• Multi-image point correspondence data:
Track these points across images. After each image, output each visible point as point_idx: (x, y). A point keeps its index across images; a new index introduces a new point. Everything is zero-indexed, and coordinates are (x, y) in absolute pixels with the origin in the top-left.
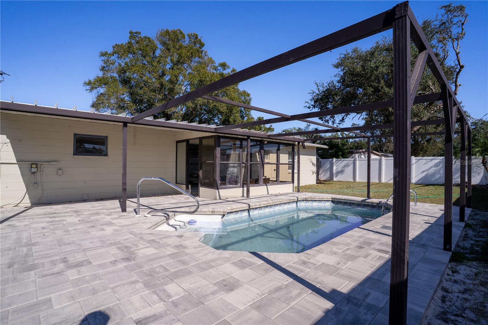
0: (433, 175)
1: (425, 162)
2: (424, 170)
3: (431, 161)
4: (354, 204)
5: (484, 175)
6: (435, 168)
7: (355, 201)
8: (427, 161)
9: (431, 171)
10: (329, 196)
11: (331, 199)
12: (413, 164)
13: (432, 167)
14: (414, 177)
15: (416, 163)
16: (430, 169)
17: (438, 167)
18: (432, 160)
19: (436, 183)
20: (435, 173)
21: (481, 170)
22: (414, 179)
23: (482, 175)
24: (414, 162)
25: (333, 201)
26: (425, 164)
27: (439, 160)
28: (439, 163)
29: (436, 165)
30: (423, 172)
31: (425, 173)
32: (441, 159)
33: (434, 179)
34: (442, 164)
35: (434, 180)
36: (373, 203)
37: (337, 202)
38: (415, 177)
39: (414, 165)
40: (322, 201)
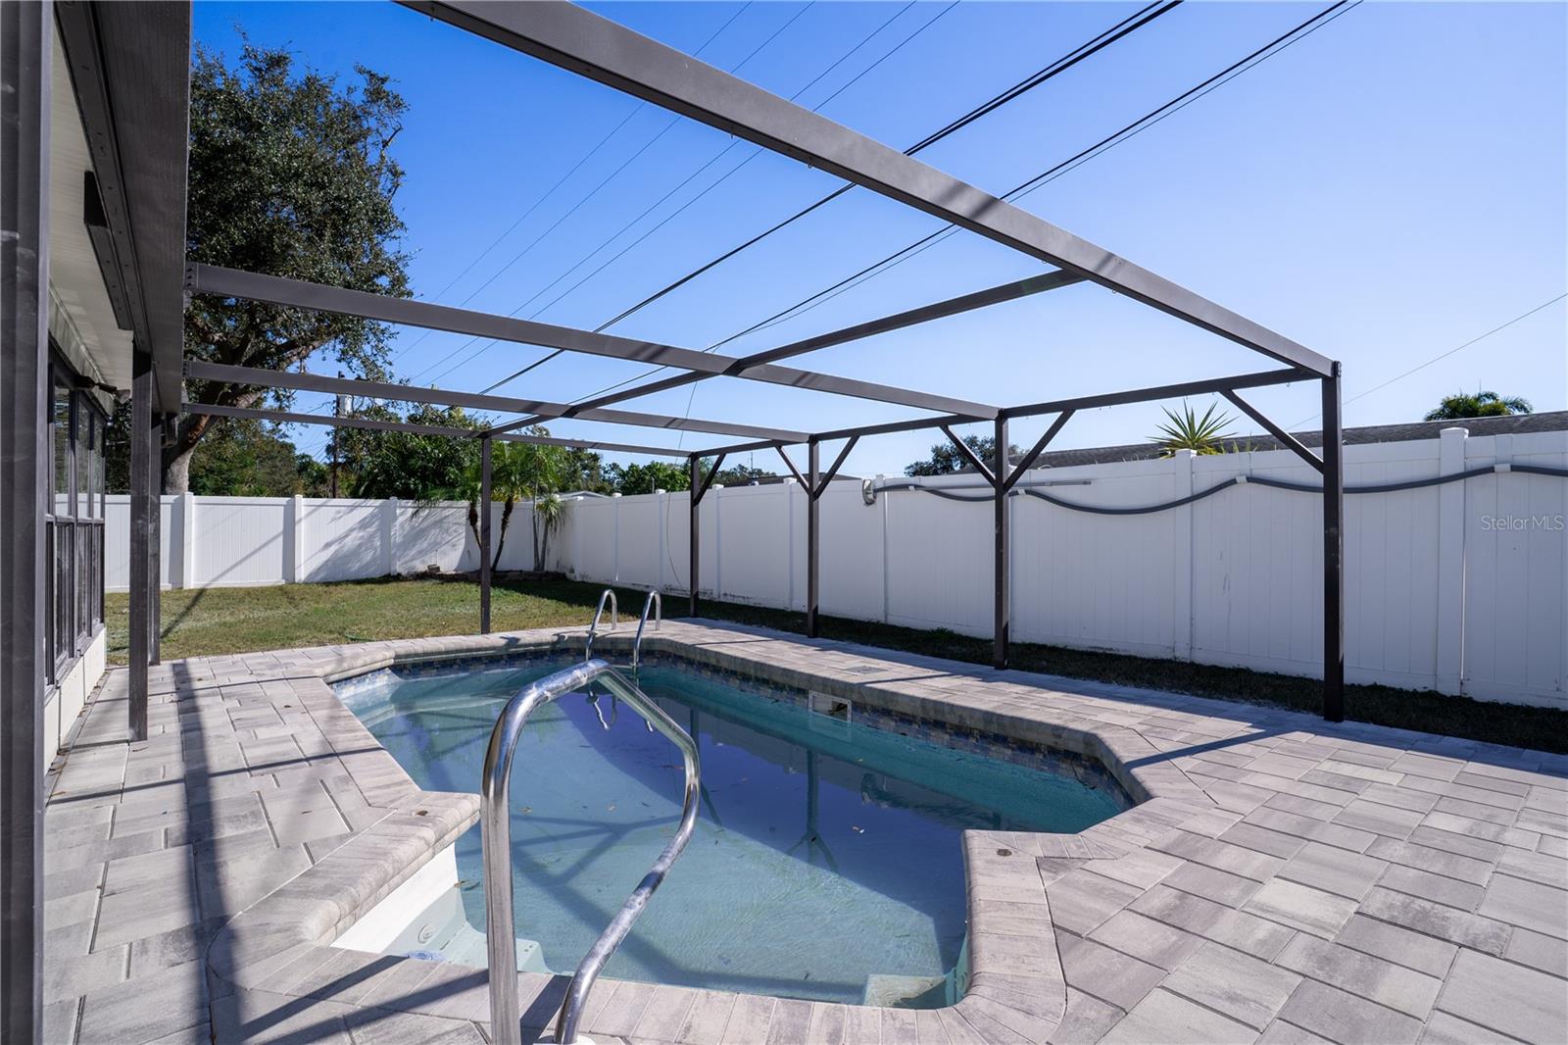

• What you need to do:
An exact copy of every record above is required, with all pictures omitted.

• Exercise output:
Track these points across images. After each image, output each visible point as point_idx: (x, y). A point keeps its index across images; a new index introduces a new point. Everything is zero-indexed, and coordinates are (x, y) in absolute pixels with the origin in the top-left.
0: (433, 175)
1: (425, 162)
2: (424, 170)
3: (431, 161)
4: (354, 204)
5: (484, 175)
6: (435, 168)
7: (355, 201)
8: (427, 161)
9: (431, 171)
10: (329, 196)
11: (331, 199)
12: (413, 164)
13: (432, 167)
14: (414, 177)
15: (416, 163)
16: (430, 169)
17: (438, 167)
18: (432, 160)
19: (436, 183)
20: (435, 173)
21: (481, 170)
22: (414, 179)
23: (482, 175)
24: (414, 162)
25: (333, 201)
26: (425, 164)
27: (439, 160)
28: (439, 163)
29: (436, 165)
30: (423, 172)
31: (425, 173)
32: (441, 159)
33: (434, 179)
34: (442, 164)
35: (434, 180)
36: (373, 203)
37: (337, 202)
38: (415, 177)
39: (414, 165)
40: (322, 201)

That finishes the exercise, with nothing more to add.